• _EXCERPT PROVIDED_

------------------------------------------------------------

[MD] Creative Freedom in Jazz

David Harding davidjharding at gmail.com
Sat Apr 21 22:41:54 PDT 2012


Hi Dan,

>> That's okay Dan. If you need more time to respond to me so that you can finish off your manuscript I don't mind. No rush.
> 
> Dan:
> Thank you for your consideration. Once that manuscript is complete,
> though, I have three more first drafts to rewrite... I'm working on a
> series of 8 books and I don't anticipate finishing until sometime in
> 2013-14 or thereabouts, depending on my other work, of course. I've
> been making a conscious effort at increasing my web presence
> (marketing) by doing some blogging and of course twittering (thank you
> for following, btw) and some other social media. It all takes time...
> and there are still only 24 hours in a day!

Indeed. Well thank you once again for having a chat then...

>>> Dan:
>>> I don't think so. That seems like saying once a person has mastered
>>> the art of writing they forget how to write. I tend to look at any
>>> artful endeavor as a Dynamic unfolding... one which the artist is
>>> never in control. And I think that is what Evans is saying as well...
>>> that there must always be a static reference point in the Dynamics of
>>> letting go.
>> 
>> If someone has mastered the art of writing they *do* forget.  They don't forget *how* to write but indeed they forget they are writing at all. The act of writing and who they are becomes one in the same.  There is no separation between the writer and what is being written.
> 
> Dan:
> I certainly haven't mastered writing... I learn something new each
> day. And there is a point where I forget myself in my writing but that
> isn't to say I forget that I am writing. Rather, I forget the I and
> become the writing. So in that sense we agree. I still believe though
> that a balance must be struck between the Dynamic Quality of losing
> oneself with the static quality of knowing oneself.

Absolutely.  If we 'disappear' into the activity we are doing and 'disappear' into DQ then as we know, sq is unavoidable.  It will rear its head soon enough.  And when it does it's at this point we can look at this balance between DQ and sq.

>> I think the static reference point simply means that he has to make sure he is doing something he has mastered or else he will get lost in chaos and the quality goes bad..
> 
> Dan:
> The same applies to writing. I cannot forget the basic rules of
> writing and grammar without risking nonsensical results. Take Robert
> Pirsig's work as an example: If a person has yet to form a solid
> understanding of his Metaphysics of Quality it is easy to become lost
> in the grandeur of one's own thoughts. And if a person has taken the
> time and effort to form a solid understanding of his work, it shows.

------------------------------------------------------------

• _INFORMATION GIVEN_
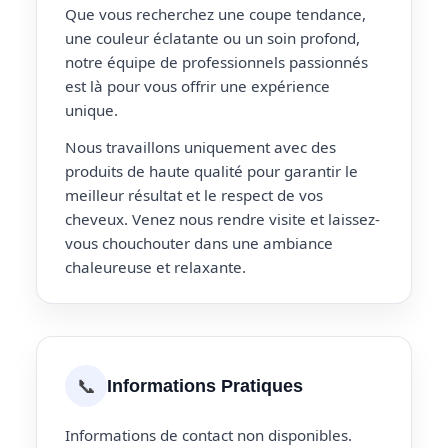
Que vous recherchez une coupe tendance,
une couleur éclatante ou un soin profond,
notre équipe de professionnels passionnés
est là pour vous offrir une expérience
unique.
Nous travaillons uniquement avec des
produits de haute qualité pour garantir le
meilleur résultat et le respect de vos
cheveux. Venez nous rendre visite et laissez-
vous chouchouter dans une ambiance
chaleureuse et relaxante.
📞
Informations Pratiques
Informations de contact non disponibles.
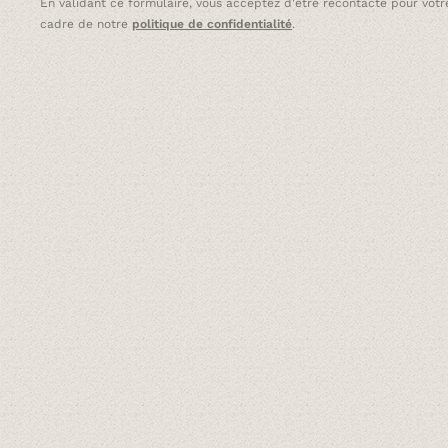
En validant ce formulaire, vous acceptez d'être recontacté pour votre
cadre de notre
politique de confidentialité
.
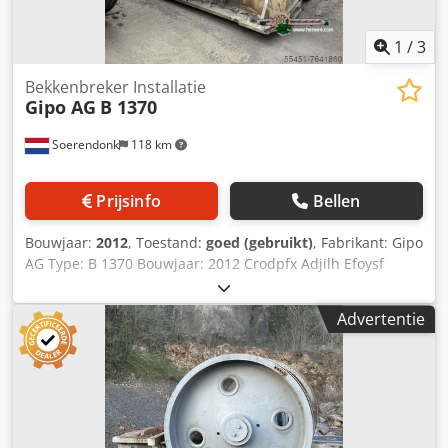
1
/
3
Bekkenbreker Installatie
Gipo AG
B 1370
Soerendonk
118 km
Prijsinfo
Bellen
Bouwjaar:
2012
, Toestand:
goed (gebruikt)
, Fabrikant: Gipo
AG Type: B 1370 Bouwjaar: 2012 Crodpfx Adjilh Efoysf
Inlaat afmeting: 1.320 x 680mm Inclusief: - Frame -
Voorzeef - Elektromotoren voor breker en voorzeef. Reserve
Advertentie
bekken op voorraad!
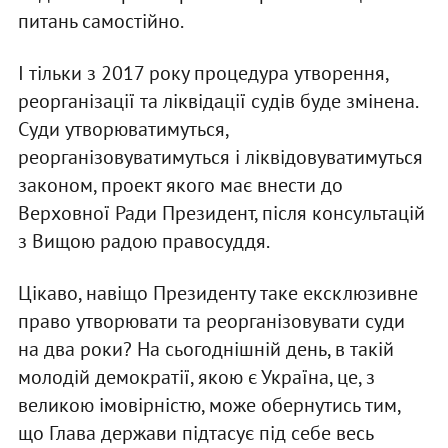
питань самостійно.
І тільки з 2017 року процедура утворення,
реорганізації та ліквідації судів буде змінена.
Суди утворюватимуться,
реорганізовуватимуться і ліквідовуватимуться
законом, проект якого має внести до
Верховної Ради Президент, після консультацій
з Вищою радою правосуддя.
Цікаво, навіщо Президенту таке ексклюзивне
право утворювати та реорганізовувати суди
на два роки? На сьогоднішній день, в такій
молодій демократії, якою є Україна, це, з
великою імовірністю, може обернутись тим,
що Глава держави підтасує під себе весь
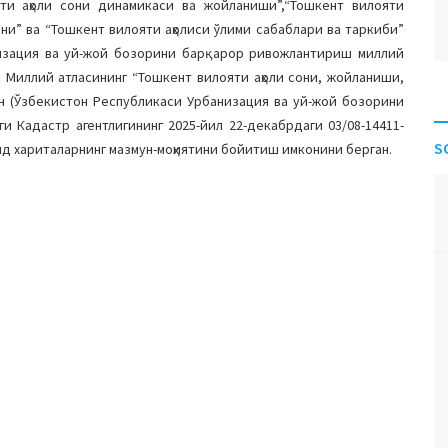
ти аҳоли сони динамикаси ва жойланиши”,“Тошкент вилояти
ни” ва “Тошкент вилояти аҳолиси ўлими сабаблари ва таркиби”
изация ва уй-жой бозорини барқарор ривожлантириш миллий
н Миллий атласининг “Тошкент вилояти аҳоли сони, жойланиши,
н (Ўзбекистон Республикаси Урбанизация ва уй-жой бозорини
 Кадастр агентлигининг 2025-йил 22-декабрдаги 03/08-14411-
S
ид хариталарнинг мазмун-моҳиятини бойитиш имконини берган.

------------------------------------------------------------

• _WHAT NEEDS TO BE DONE_
Edit the passage of the jazz email that opens with the words "Indeed. Well thank" and closes with "is being written.", swapping "separation" for "distance". These items were taken from a separate source.

• _ANSWER TO THE EXERCISE_
Indeed. Well thank you once again for having a chat then...

>>> Dan:
>>> I don't think so. That seems like saying once a person has mastered
>>> the art of writing they forget how to write. I tend to look at any
>>> artful endeavor as a Dynamic unfolding... one which the artist is
>>> never in control. And I think that is what Evans is saying as well...
>>> that there must always be a static reference point in the Dynamics of
>>> letting go.
>> 
>> If someone has mastered the art of writing they *do* forget.  They don't forget *how* to write but indeed they forget they are writing at all. The act of writing and who they are becomes one in the same.  There is no distance between the writer and what is being written.